Cut more cloth and make her a bed
so you can tuck her in when she’s done.
Come back the next day and the next (and the next).
Feed her with the hydrogen and deuterium
leaking from the new holes in your cloth-walls.
She’ll burn it all to helium-knowledge. When she’s grown,
fall in love with a bisexual girl.
She need not love you back,
but she must want something from you,
and you must want more than anything
to give it to her. Agree to meet inside you
on a night when the air smells of a beach
on the moon. Do not apologize for the holes
in your walls. Introduce her to the you
that has outgrown her one sundress.
Your lover didn’t know it,
but this is what she wants from you.
Use this room inside you. Use the bed you made.
Use what you learned about making your body
something marvelous, magnanimous, galactic.
Cure for Chronic Childish
You’re gonna carry that weight.
-Cowboy Bebop
Apply to be a colonist on Mars.
In the ten years before you go,
spend as much time as you can underwater.
Get used to knowing you could suffocate at any time.
With the little time you spend on land, feel
the gravity traveling from your scapulae
down your spine into the earthy blades
of your legs, along the twist of sinew
and into the ground. Memorize it.
Try to overcome it on your own
by standing on roofs, climbing mountains,
jumping out of airplanes. (Is it working?)
Try to carry someone else’s weight.
(What about now?) Carry it
for as long as possible. (Now?)
Hahaha. Look how much water it takes
to float even your inconsequential weight.
And during lift off to Mars, appreciate the immense
amount of energy required to help the dust-speck
that is your body escape Earth’s gravity.
This is how you’ll grow up—weightless
and knowing in the fabric of your desmosomes
how incapable you are.)
Ritual to Keep Your Son from Drowning
After Brian Clements
Upon waking up on the day of your escape,
record the nightmare you just had using a
feather from one of the pairs of wings you
have built. It does not matter which pair,
though either way you are permitted to sulk
in the symbolism once the day is done. If
you cannot remember your nightmare, you
will.
Walk out to the edge of the cliff where you
have been imprisoned. Take a deep breath,
see the sun terrorize the horizon, imagine
falling. Masturbate and watch millions of
your sons plummet into the sea.
Wake your son.
This next part is tricky, but since your name
is “clever worker,” it should not be
impossible. Build a time machine. Redo
fatherhood, starting with the night you
conceived your son. Make love to your wife.

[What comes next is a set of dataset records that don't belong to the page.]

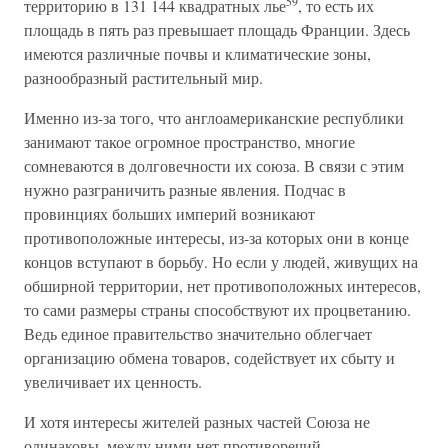
59
территорию в 131 144 квадратных лье
, то есть их
площадь в пять раз превышает площадь Франции. Здесь
имеются различные почвы и климатические зоны,
разнообразный растительный мир.
Именно из-за того, что англоамериканские республики
занимают такое огромное пространство, многие
сомневаются в долговечности их союза. В связи с этим
нужно разграничить разные явления. Подчас в
провинциях больших империй возникают
противоположные интересы, из-за которых они в конце
концов вступают в борьбу. Но если у людей, живущих на
обширной территории, нет противоположных интересов,
то сами размеры страны способствуют их процветанию.
Ведь единое правительство значительно облегчает
организацию обмена товаров, содействует их сбыту и
увеличивает их ценность.
И хотя интересы жителей разных частей Союза не
одинаковы, между ними нет противоречий.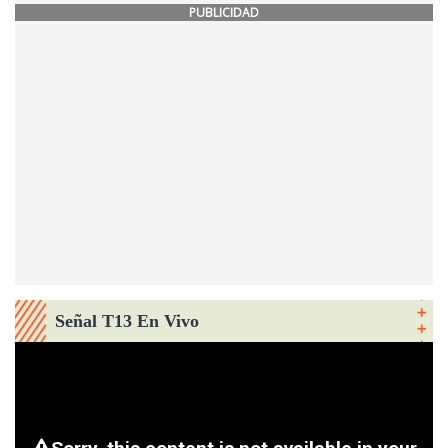
PUBLICIDAD
Señal T13 En Vivo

Do not think about the physics, the fulcrum,
the friction. Make love to your wife.
When he is born, love your son the way you
loved the labyrinth. This time around,
refrain from building the labyrinth at all. If
you find yourself having to escape from a
prison by flight anyway, make sure you have
given your son ample reason to not soar
toward the sun—that is, love him away from
drowning.
As he worked at this,
his young son, Icarus, inquisitive,
stood by and—unaware that what he did
involved a thing that would imperil him—
delighted, grabbed the feathers that the wind
tossed, fluttering, about; or he would ply
the blond wax with his thumb; and as he
played,
the boy disturbed his father’s wonder-work.
Ovid, The Metamorphoses, tr. Allen Mandelbaum
Lex Bobrow is a writer fresh out of school living in south Florida. As a result, he writes a lot about hurricanes and citrus fruit, which makes him laugh at how Floridian he is. More than anything–at his core–he wants to be captivating and therefore powerful.